Avec des préoccupations nationales en tête, un officiel algérien s’emporte. Il estime qu’Alger est victime de provocations continuelles des organisations internationales. Il appelle cela «une campagne malveillante». «La logique de rétention et de «parquage» est contraire à nos valeurs et à nos engagements ; dans ces pays qu’on charge aujourd’hui, le défi est de limiter les mouvements des migrants. Partout dans ces pays, l’on pense que la capacité à fermer la route est la plus efficace et la plus humaine», dit-il.

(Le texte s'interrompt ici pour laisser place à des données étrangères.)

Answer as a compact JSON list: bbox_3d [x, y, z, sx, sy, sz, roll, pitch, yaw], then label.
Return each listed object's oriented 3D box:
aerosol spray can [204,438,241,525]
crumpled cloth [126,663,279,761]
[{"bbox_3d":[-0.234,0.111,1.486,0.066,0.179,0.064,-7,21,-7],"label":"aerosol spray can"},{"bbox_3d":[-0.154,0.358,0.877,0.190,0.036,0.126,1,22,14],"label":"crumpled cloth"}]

Devant les protestations de l’Algérien, un invité égyptien dégaine une carte supplémentaire, en accusant l’OIM d’être déconnectée des réalités. Dans son élan coléreux, il suggère de ne pas pousser la réflexion sur les migrants dans «le sens de la victimisation d’un côté et de la sanctification de l’autre». En filigrane, la fracture entre l’Afrique subsaharienne et celle du Nord est perceptible. Selon lui, il faut dissiper certaines illusions. Ceux qui chargent les pays d’Afrique du Nord doivent au contraire structurer le débat sur les motivations à l’immigration. «Les pays souverains peuvent expulser les migrants comme ils le désirent… tant qu’ils respectent le droit international», ponctue le diplomate égyptien.